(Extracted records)
--- --- ---
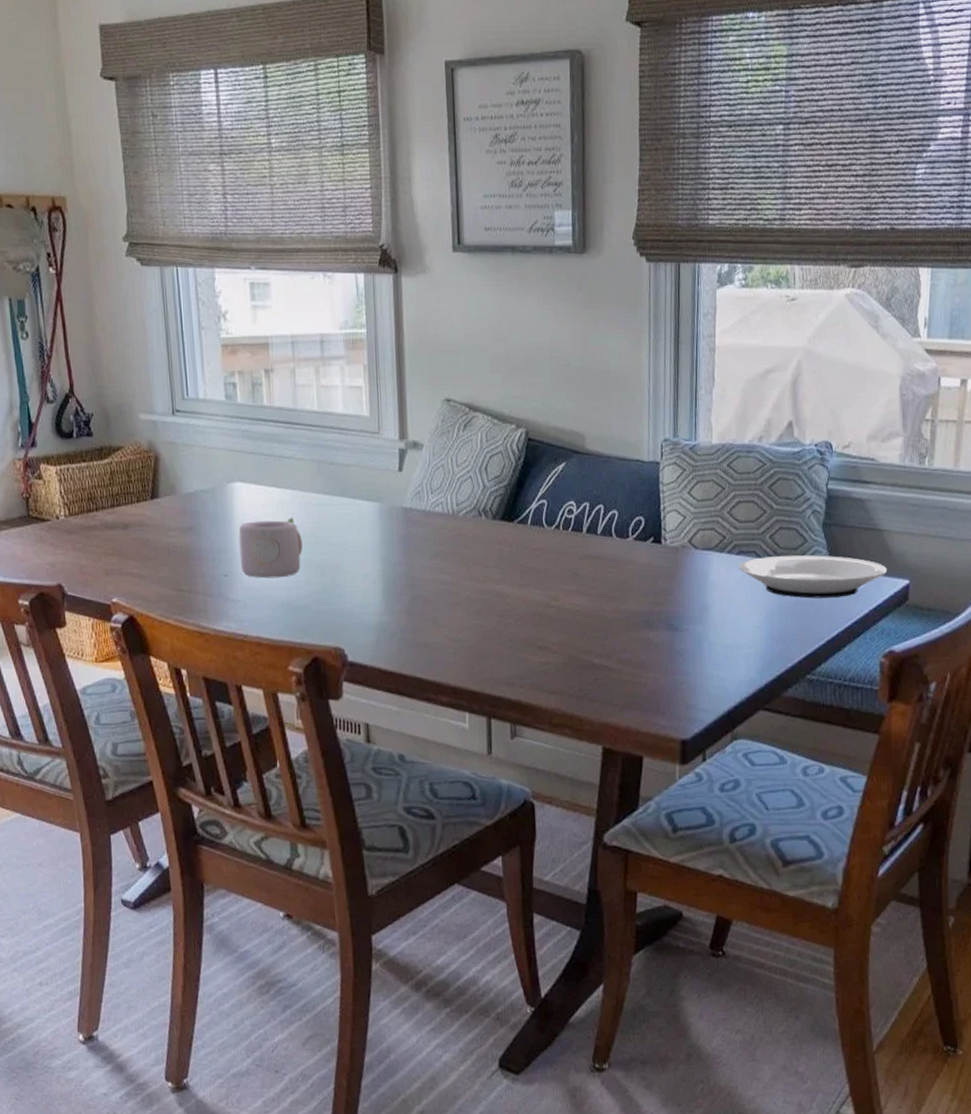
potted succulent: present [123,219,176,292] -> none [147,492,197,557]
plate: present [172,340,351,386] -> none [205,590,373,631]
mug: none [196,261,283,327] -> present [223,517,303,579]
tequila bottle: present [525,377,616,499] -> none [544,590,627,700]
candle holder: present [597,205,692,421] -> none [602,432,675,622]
--- --- ---
Repeat every line of the data exactly, but do not include pictures.

potted succulent: present [123,219,176,292] -> none [147,492,197,557]
plate: present [172,340,351,386] -> none [205,590,373,631]
mug: none [196,261,283,327] -> present [223,517,303,579]
tequila bottle: present [525,377,616,499] -> none [544,590,627,700]
candle holder: present [597,205,692,421] -> none [602,432,675,622]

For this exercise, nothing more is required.